The force sensor is attached to the cart and records the force exerted on the cart (the tension) as the cart is rolling. We have software and digital interfaces that read force and position data in real time (Vernier Lab Pro / Logger Pro).

In terms of the tension force, in the absence of friction, it's the net force exerted on the cart. Since we're measuring the final velocity of the cart (starting from rest), Wnet (FnetΔx) should equal 1/2mvf^2.
 
tzonehunter said:
The force sensor is attached to the cart and records the force exerted on the cart (the tension) as the cart is rolling. We have software and digital interfaces that read force and position data in real time (Vernier Lab Pro / Logger Pro).
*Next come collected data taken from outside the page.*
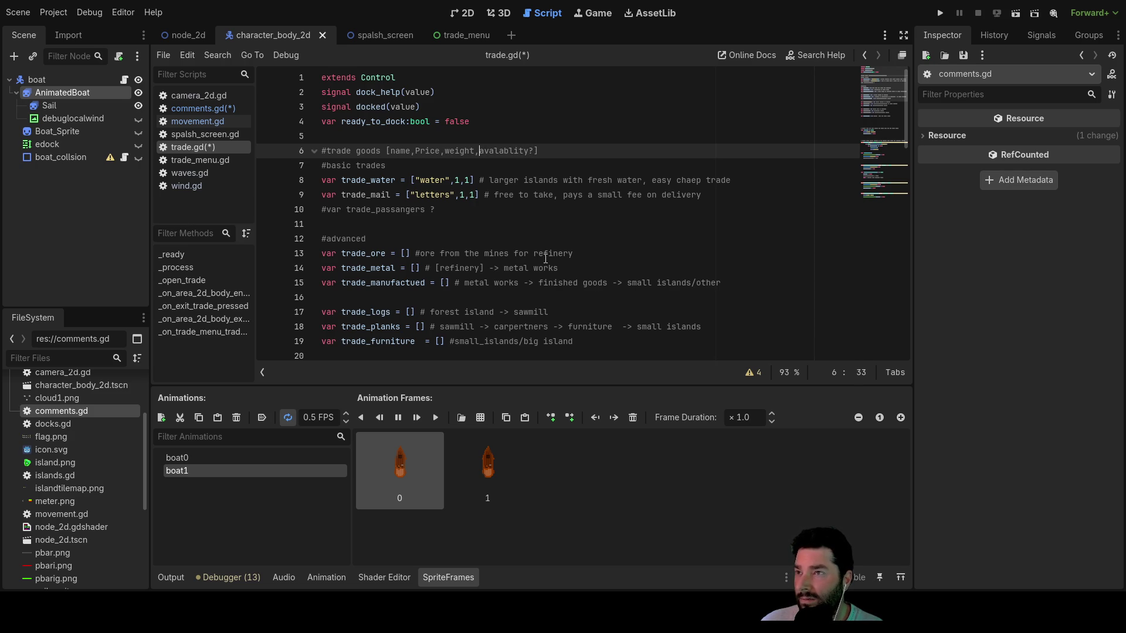
- Remove the avalablity? field so the header reads '#trade goods [name,Price,weight]'
key(shift+Right)
key(shift+Right)
key(shift+Right)
key(BackSpace)
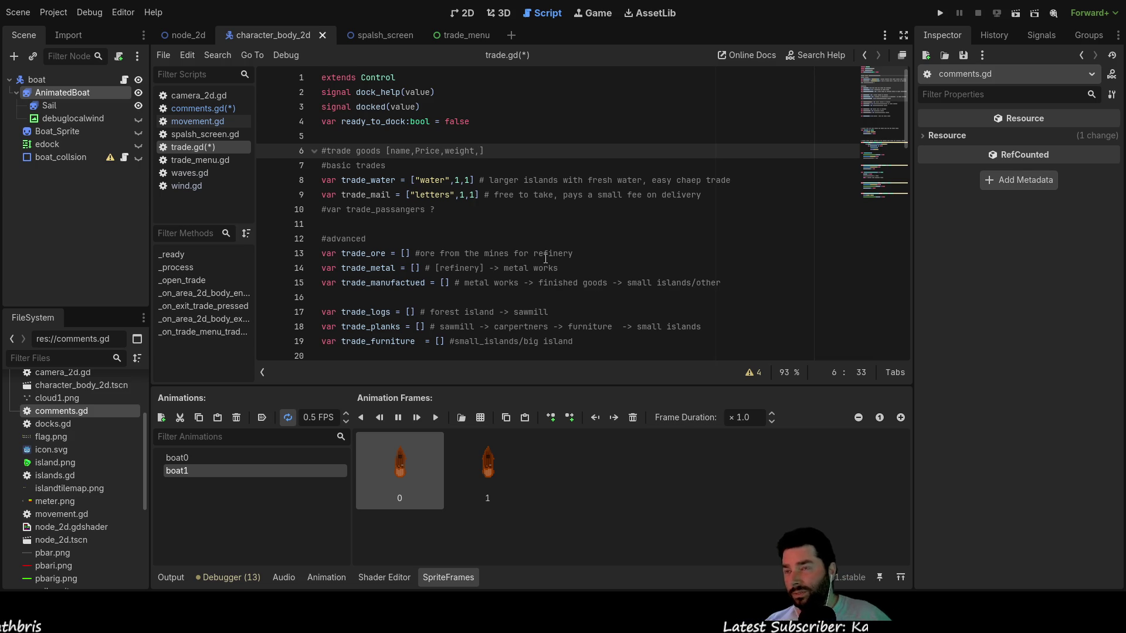
key(Down)
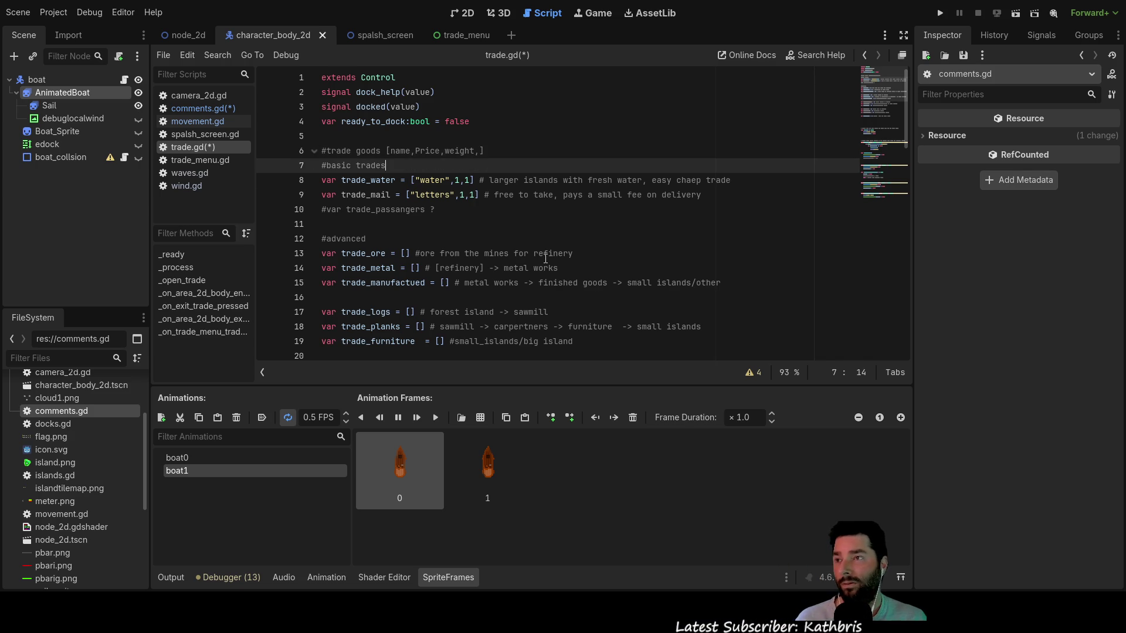
key(Down)
key(Down)
key(Down)
key(Up)
key(Up)
key(Up)
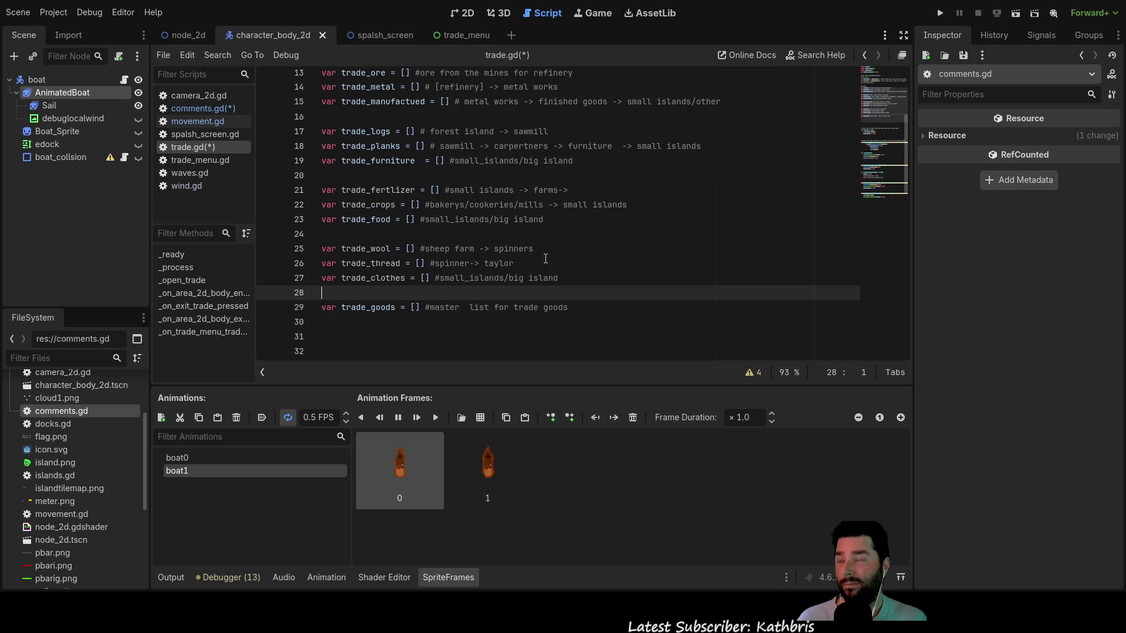
key(Up)
key(Up)
key(Up)
key(Down)
key(Down)
key(Down)
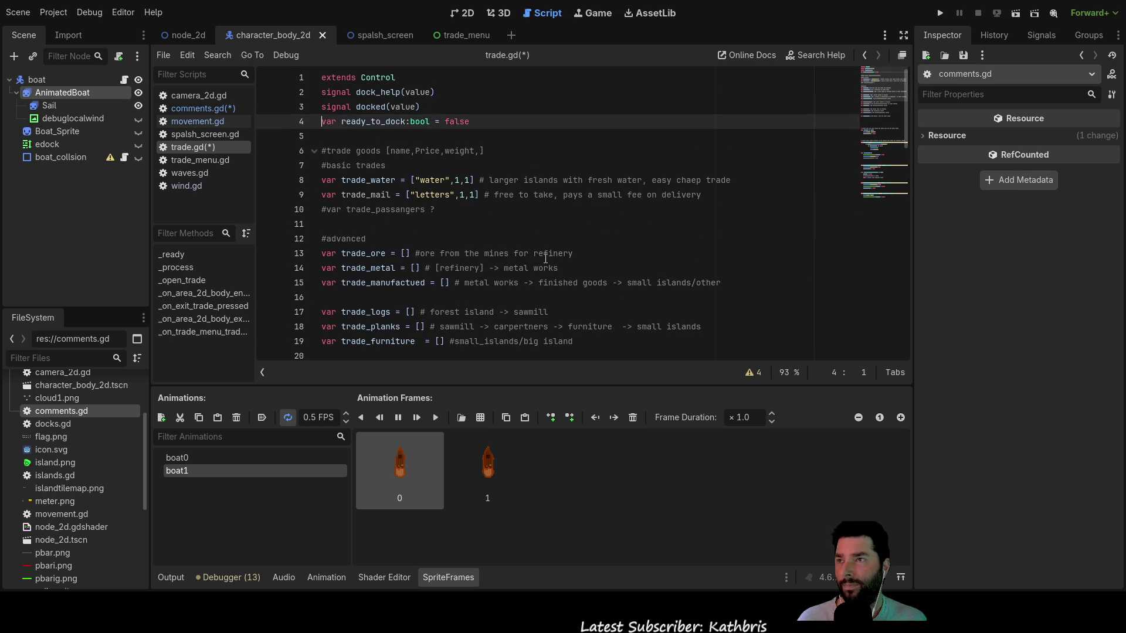
key(Down)
key(Down)
key(Right)
key(Right)
key(Right)
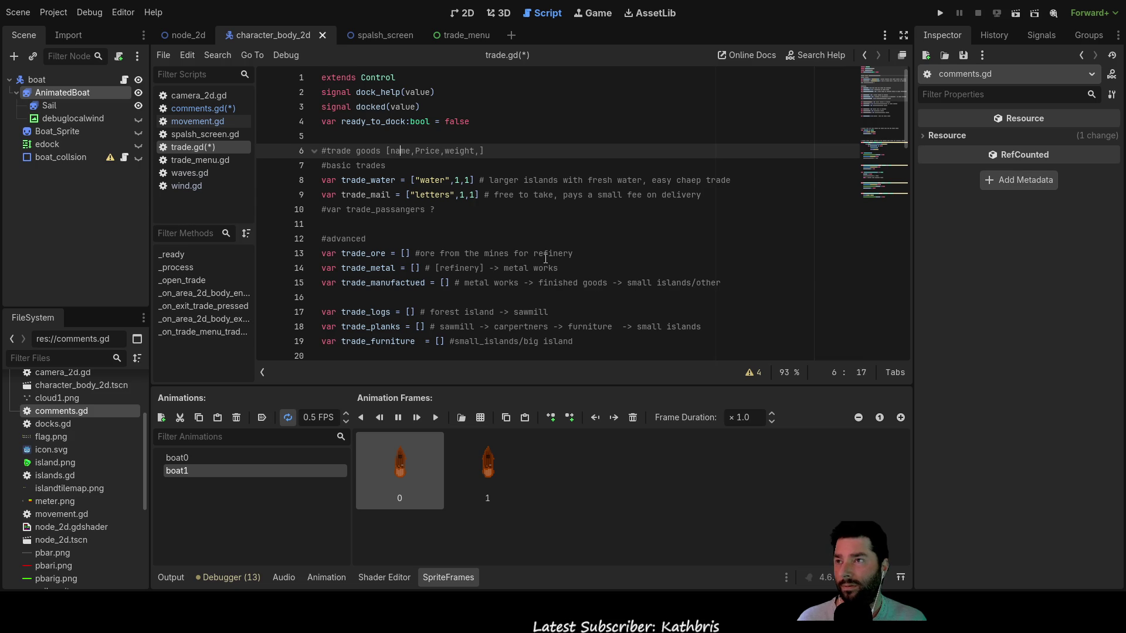
key(Right)
key(Right)
key(Right)
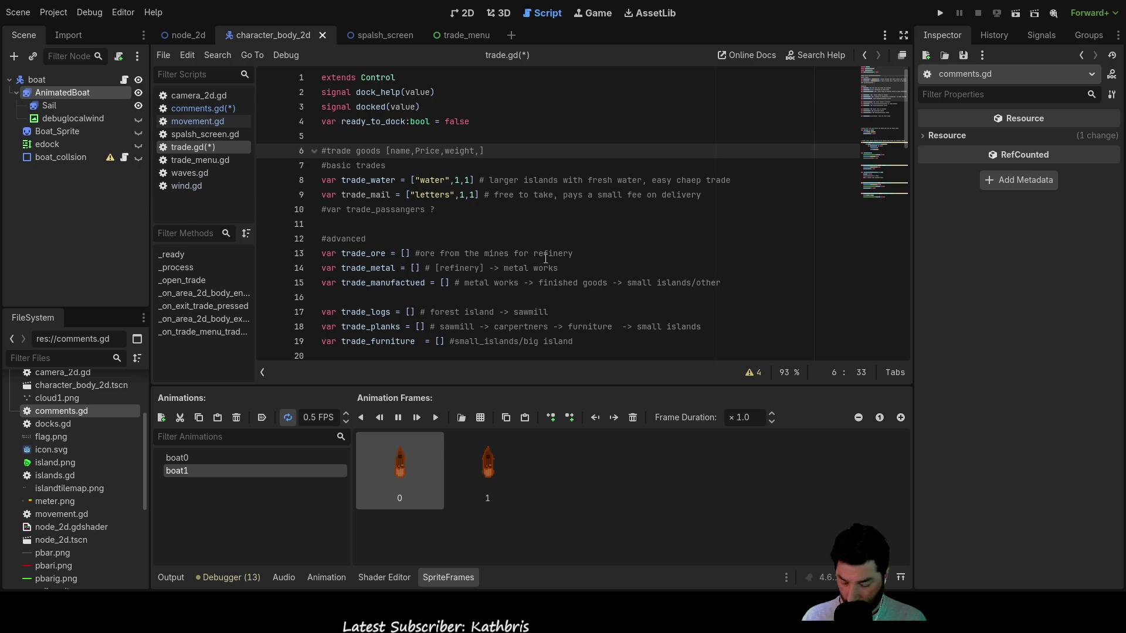
text(lo)
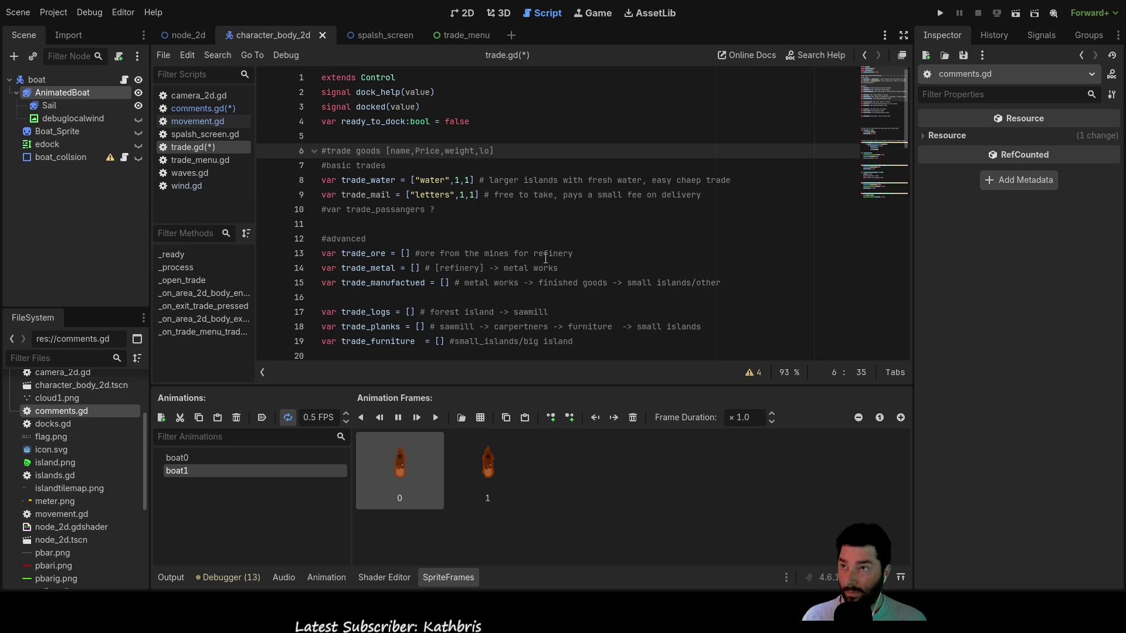
text(c)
In terms of the tension force, in the absence of friction, it's the net force exerted on the cart. Since we're measuring the final velocity of the cart (starting from rest), Wnet (FnetΔx) should equal 1/2mvf^2.
So, do you get a whole slew of triples of values: force, position, timestamp? If not, how does the logger determine when to take samples?
 
The tension prior to releasing the cart the tension is ##mg##, where ##m## is the mass of the hanging metal weight. Once the cart is released, the tension drops to ##\frac M{M+m} mg##, where ##M## is the mass of the cart assembly. This decrease will be greatest with the 200 gram weight, and from the description it appears this is the weight used when the students vary ##\Delta x##. If the students use that higher pre-release tension value as opposed to the while-rolling tension value they will see a curve that is only slightly non-linear but can be markedly sloped compared to the expected slope of 0.32 kg, particularly if the varying ##\Delta x## part of the experiment is done with the 200 gram weight.
 
D H said:
The tension prior to releasing the cart the tension is ##mg##, where ##m## is the mass of the hanging metal weight. Once the cart is released, the tension drops to ##\frac M{M+m} mg##, where ##M## is the mass of the cart assembly. This decrease will be greatest with the 200 gram weight, and from the description it appears this is the weight used when the students vary ##\Delta x##. If the students use that higher pre-release tension value as opposed to the while-rolling tension value they will see a curve that is only slightly non-linear but can be markedly sloped compared to the expected slope of 0.32 kg, particularly if the varying ##\Delta x## part of the experiment is done with the 200 gram weight.
That was the point of my question in post #3, but tzonehunter indicates the tension is measured while the cart is in motion.
 
I understand that, haruspex. Here's one explanation: The students saw what was to them a confusing time series, with tension high and steady at the start, then a bunch of transients (explain that to high school students!), and finally a signal that somewhat stabilizes to a significantly noisier signal than that nice steady signal. That steady, pre-release signal is exactly what they should be rejecting, but it may well be exactly what they are using.
 
Hi Everyone,

Unfortnately, this was not student error (although that explanation is plausible). It turns out that the force sensors have issues when they are accelerated. I discovered this when I was working on a lab to determine the affect of friction as a wood block & force sensor is accelerated using the same apparatus. This was an unexpected result... The force readings are all higher than they should be. The wood block and force sensor had a total mass of about 640 g. The mass hanging from the pulley was 0.200 kg. I was getting tension readings of 2.4 N as the wood block was accelerating. In a frictionless scenario, this is much higher than the expected 1.76 N.
 
Hi George,

Yes, I was careful when calibrating force sensors. I actually calibrate them with the wood block/cart & force sensor apparatus connected and static. This way the mass of the metal hanger doesn't influence the calibration.